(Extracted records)
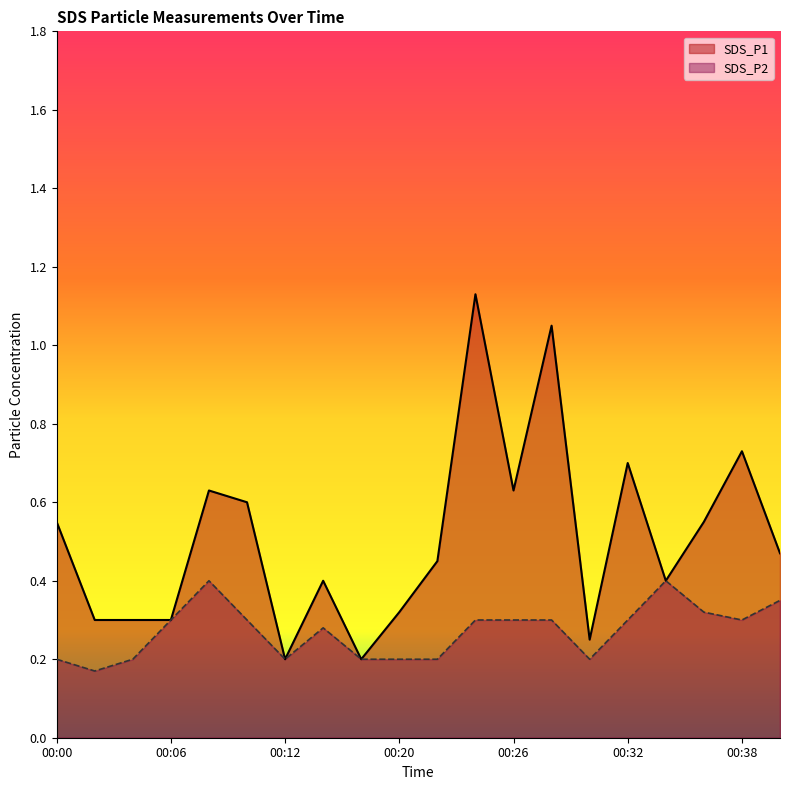

Reading left to right, what are all the values shown in this chart?

SDS_P1: 00:00=0.6	00:02=0.3	00:04=0.3	00:06=0.3	00:08=0.6	00:10=0.6	00:12=0.2	00:14=0.4	00:18=0.2	00:20=0.3	00:22=0.5	00:24=1.1	00:26=0.6	00:28=1.1	00:30=0.2	00:32=0.7	00:34=0.4	00:36=0.6	00:38=0.7	00:40=0.5
SDS_P2: 00:00=0.2	00:02=0.2	00:04=0.2	00:06=0.3	00:08=0.4	00:10=0.3	00:12=0.2	00:14=0.3	00:18=0.2	00:20=0.2	00:22=0.2	00:24=0.3	00:26=0.3	00:28=0.3	00:30=0.2	00:32=0.3	00:34=0.4	00:36=0.3	00:38=0.3	00:40=0.3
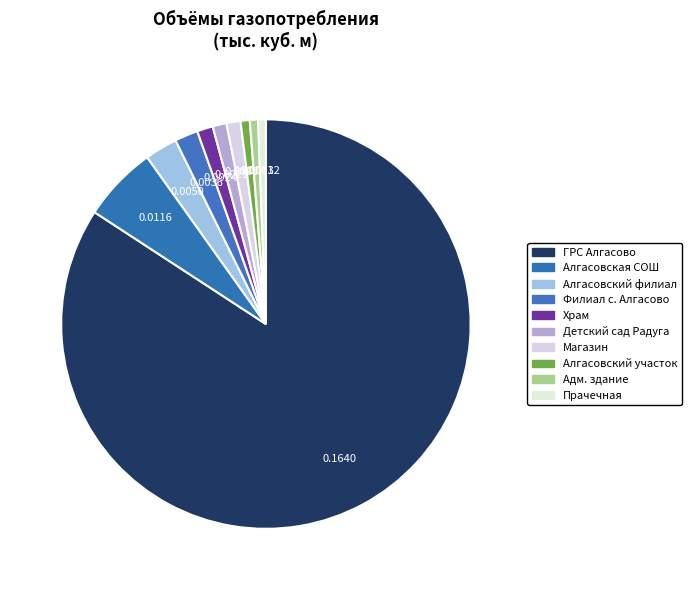

What percentage is the Алгасовская СОШ slice, to the nearest percent?

6%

Problem requirements
Transcribe every line of the material above character for character, omitting the pictures.

Response
Reading left to right, what are all the values shown in this chart?

SDS_P1: 00:00=0.6	00:02=0.3	00:04=0.3	00:06=0.3	00:08=0.6	00:10=0.6	00:12=0.2	00:14=0.4	00:18=0.2	00:20=0.3	00:22=0.5	00:24=1.1	00:26=0.6	00:28=1.1	00:30=0.2	00:32=0.7	00:34=0.4	00:36=0.6	00:38=0.7	00:40=0.5
SDS_P2: 00:00=0.2	00:02=0.2	00:04=0.2	00:06=0.3	00:08=0.4	00:10=0.3	00:12=0.2	00:14=0.3	00:18=0.2	00:20=0.2	00:22=0.2	00:24=0.3	00:26=0.3	00:28=0.3	00:30=0.2	00:32=0.3	00:34=0.4	00:36=0.3	00:38=0.3	00:40=0.3

What percentage is the Алгасовская СОШ slice, to the nearest percent?

6%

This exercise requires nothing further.